Two more days, and Alma received a reply to her invitation. Yes, Mrs Abbott would come, and be with them for a week; longer she could not. Her letter was amiable and well-worded as Alma's own. Harvey felt a great relief, and it pleased him not a little to see his wife's unfeigned satisfaction. This was Monday; the visitor promised to arrive on Tuesday evening.
'Of course you'll drive over with me to meet her,' said Harvey.

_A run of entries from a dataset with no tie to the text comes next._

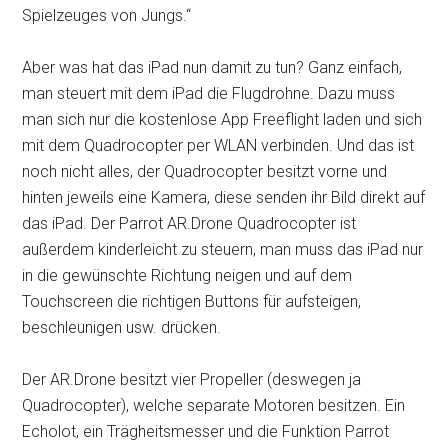
Spielzeuges von Jungs.“
Aber was hat das iPad nun damit zu tun? Ganz einfach,
man steuert mit dem iPad die Flugdrohne. Dazu muss
man sich nur die kostenlose App Freeflight laden und sich
mit dem Quadrocopter per WLAN verbinden. Und das ist
noch nicht alles, der Quadrocopter besitzt vorne und
hinten jeweils eine Kamera, diese senden ihr Bild direkt auf
das iPad. Der Parrot AR.Drone Quadrocopter ist
außerdem kinderleicht zu steuern, man muss das iPad nur
in die gewünschte Richtung neigen und auf dem
Touchscreen die richtigen Buttons für aufsteigen,
beschleunigen usw. drücken.
Der AR.Drone besitzt vier Propeller (deswegen ja
Quadrocopter), welche separate Motoren besitzen. Ein
Echolot, ein Trägheitsmesser und die Funktion Parrot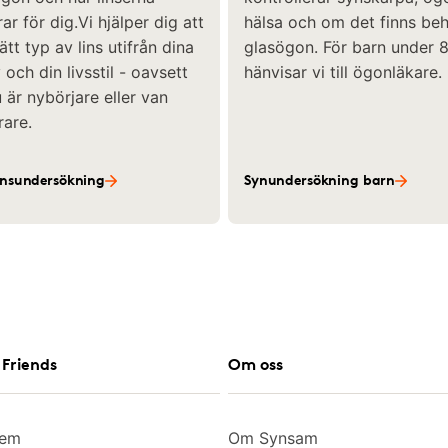
ar för dig.Vi hjälper dig att
hälsa och om det finns be
rätt typ av lins utifrån dina
glasögon. För barn under 8
och din livsstil - oavsett
hänvisar vi till ögonläkare.
är nybörjare eller van
rare.
insundersökning
Synundersökning barn
Friends
Om oss
lem
Om Synsam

'I think not. I dislike making acquaintance at railway stations. If it should rain, you'll have to have a covered carriage, and imagine us three shut up together!'
Alma laughed gaily at the idea. Harvey, though at a loss to interpret her merriment, answered it with a smile, and said no more. Happily, the weather was settled; the sun shone gallantly each morning; and on Tuesday afternoon Harvey drove the seven miles, up hill and down, between hedges of gorse and woods of larch, to the little market-town where Mary Abbott would alight after her long journey.